_Given passage_
=== Section Start ===
When a bonded seal is placed against a port face or under a fitting head and the fastener is tightened, the metal outer ring is clamped between the two mating surfaces. The ring distributes the clamp load evenly around the sealing circumference and prevents the connection from bottoming out on the thread. At the same time, the elastomeric lip on the inner bore is compressed against the port face. This controlled compression – typically 25 to 35 percent of the lip height – conforms the rubber to any minor surface irregularities on the port face and creates the primary seal contact.

The sealing mechanism has an additional characteristic that makes it particularly reliable under pressure. As system pressure acts on the inner face of the seal, it pushes the elastomeric lip harder against the port face, increasing contact stress as pressure rises. This self-energising effect means the seal becomes more effective under pressure rather than less. A correctly specified hydraulic bonded seal therefore performs reliably across the full operating range of a system – from zero pressure at start-up through to maximum rated working pressure.

In applications involving vibration, such as hydraulic power units, compressor manifolds, valve actuators and mobile equipment, the elastic recovery of the rubber lip maintains the seating load in the joint even as the fastener experiences dynamic loading. This is one of the properties that distinguishes a bonded seal from a simple metal washer and it explains the product’s long service record in vibration-prone industrial environments.

Bonded Seals Applications and Industries

The bonded seal is used wherever a threaded port, banjo fitting, hydraulic adapter, bolt head or pipe plug connection requires reliable static sealing in service. Its combination of high-pressure capability, vibration resistance, elastic recovery and broad material availability makes it the standard solution across a wide range of industrial sectors.

Oil and Gas

In upstream operations, hydraulic bonded sealing washers seal the threaded ports on wellhead equipment, choke and kill manifolds, hydraulic control circuits and BOP accumulator systems. Operating conditions in this sector – high pressure, sour-gas exposure, elevated temperature and safety-critical containment requirements – make material selection non-negotiable. HNBR and FKM are the standard elastomer specifications for these applications, supporting API and NORSOK compliance requirements. In downstream refinery and petrochemical service, bonded seal instrument connections, sample ports and process valve actuator connections in aggressive chemical environments.
=== Section End ===
_Dataset excerpts_
=== Section Start ===
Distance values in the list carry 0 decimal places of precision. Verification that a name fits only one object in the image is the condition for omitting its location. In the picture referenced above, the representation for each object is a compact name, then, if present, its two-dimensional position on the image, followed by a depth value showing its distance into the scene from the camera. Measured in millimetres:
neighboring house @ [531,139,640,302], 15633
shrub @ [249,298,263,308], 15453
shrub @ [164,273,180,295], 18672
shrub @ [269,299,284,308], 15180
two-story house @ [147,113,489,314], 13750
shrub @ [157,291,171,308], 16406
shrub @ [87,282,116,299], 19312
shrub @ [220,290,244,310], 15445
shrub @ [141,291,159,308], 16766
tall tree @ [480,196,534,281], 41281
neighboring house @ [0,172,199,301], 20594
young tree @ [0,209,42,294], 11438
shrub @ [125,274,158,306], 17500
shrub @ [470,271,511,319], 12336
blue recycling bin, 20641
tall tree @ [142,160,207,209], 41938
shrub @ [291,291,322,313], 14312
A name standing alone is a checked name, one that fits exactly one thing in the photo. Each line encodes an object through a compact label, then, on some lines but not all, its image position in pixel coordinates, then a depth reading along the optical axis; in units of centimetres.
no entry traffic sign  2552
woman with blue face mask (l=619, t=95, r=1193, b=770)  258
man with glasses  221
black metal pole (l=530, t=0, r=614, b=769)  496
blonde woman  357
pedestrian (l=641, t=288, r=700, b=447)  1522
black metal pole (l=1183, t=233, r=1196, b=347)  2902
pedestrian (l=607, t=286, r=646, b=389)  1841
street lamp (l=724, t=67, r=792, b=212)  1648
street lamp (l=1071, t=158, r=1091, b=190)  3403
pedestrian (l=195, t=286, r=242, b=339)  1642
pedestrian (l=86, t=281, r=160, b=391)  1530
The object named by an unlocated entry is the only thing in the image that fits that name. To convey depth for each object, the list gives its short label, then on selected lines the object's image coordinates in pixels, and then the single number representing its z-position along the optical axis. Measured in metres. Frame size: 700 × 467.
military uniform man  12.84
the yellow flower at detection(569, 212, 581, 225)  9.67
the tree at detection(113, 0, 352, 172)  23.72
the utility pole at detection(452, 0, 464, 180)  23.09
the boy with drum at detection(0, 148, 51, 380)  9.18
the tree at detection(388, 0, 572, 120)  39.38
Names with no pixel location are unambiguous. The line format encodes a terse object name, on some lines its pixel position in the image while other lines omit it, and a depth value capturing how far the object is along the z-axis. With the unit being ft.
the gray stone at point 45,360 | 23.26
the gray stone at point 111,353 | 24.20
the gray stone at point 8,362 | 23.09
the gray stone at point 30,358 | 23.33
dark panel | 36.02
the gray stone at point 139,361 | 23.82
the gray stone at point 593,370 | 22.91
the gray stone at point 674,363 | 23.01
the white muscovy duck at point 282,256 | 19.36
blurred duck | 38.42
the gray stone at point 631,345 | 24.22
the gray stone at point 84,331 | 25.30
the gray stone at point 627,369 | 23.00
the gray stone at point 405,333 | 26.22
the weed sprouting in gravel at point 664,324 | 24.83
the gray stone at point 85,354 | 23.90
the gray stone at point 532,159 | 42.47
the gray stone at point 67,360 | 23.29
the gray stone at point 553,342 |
=== Section End ===
_Work to complete_
1) In the bonded seal text, how much is the elastomeric lip typically compressed?
2) Which vibration-prone applications does the bonded seal text name? List all of them.
3) Carry on the bonded seal text from the point where it ends.

_Outputs for the tasks_
1) Typically 25 to 35 percent of the lip height.

2) Hydraulic power units, compressor manifolds, valve actuators, mobile equipment

3)
Valve Industry

Bonded seals appear at every hydraulic actuation port, instrument connection and vent or drain plug on a valve assembly or hydraulic actuator package. The volume of sealing points on a typical valve manifold or actuator block is high and the consequence of a leak on a process valve in an operating plant is significant. Dowty seals are the standard static sealing component for these connections across the global valve industry and they are specified in both OEM production and MRO replacement contexts.

Aerospace

Aerospace hydraulic systems, fuel systems and landing gear assemblies use bonded seals at threaded port interfaces throughout the aircraft. Material selection is particularly critical in this sector because no single elastomer is compatible with every fluid on an aircraft. Fuel systems require FKM or Fluorosilicone for resistance to hydrocarbon-based jet fuels. Hydraulic systems using phosphate ester fluids such as Skydrol must use EPDM. This is a safety distinction – FKM will degrade rapidly on contact with Skydrol and EPDM will fail on contact with jet fuel. Specifying the wrong elastomer is not a procurement error; it is a safety risk.

Aerospace procurement carries requirements that go beyond material selection alone. Dimensional tolerances are tighter than in most other industries, full batch traceability back to the elastomeric cure date is a standard requirement and certification compliance – including AS9100 and AS4451 – must be confirmed and documented before supply. These requirements should be clearly stated at the enquiry stage.

Chemical Industry

Chemical processing plants use bonded seals on instrument connections, sample valves, vent and drain plugs and hydraulic control lines throughout the facility. The primary technical consideration in chemical service is fluid compatibility – the range of process media in a chemical plant is broad and the elastomeric compound must be specifically confirmed against the chemical data sheet for the process fluid in use. An incorrect elastomer in a chemical service can fail rapidly, with consequences that include fluid release and unplanned shutdown.

Heavy Industry and Manufacturing

Hydraulic systems in heavy industry – metal processing, press machinery, injection moulding, construction equipment, offshore cranes and machine tools – use bonded seals at virtually every port, adapter and fitting in the circuit. The primary requirement in this sector is dimensional consistency across production batches, availability in standard sizes and material quality sufficient to support long intervals between planned maintenance stops.

Why Choose ISMAT for Bonded Seals?

Not all bonded seals in the market are manufactured to the same standard. The difference between a precision-manufactured seal and a low-quality equivalent is not always visible from the outside – it shows up in service, in bond failures, dimensional inconsistency and premature leakage from joints that should have remained sealed for years.

Engineering Precision

Dimensional accuracy is maintained across every production batch, not just on a sample. This ensures the elastomeric lip compresses correctly when the fastener is torqued to specification – preventing both under-sealing and extrusion in the field.

Metal-to-Rubber Bond Integrity

Every compound and primer system combination is validated through adhesion testing, heat ageing and chemical immersion testing. A bond that fails in service produces immediate leakage – this is an area where ISMAT’s in-house vulcanisation process adds direct, measurable value.

Elastomeric Compound Quality

All elastomeric compounds are qualified through testing ASTM D2000 or equivalent, confirming that hardness, compression set, tensile strength and chemical resistance meet specifications before the compound enters production.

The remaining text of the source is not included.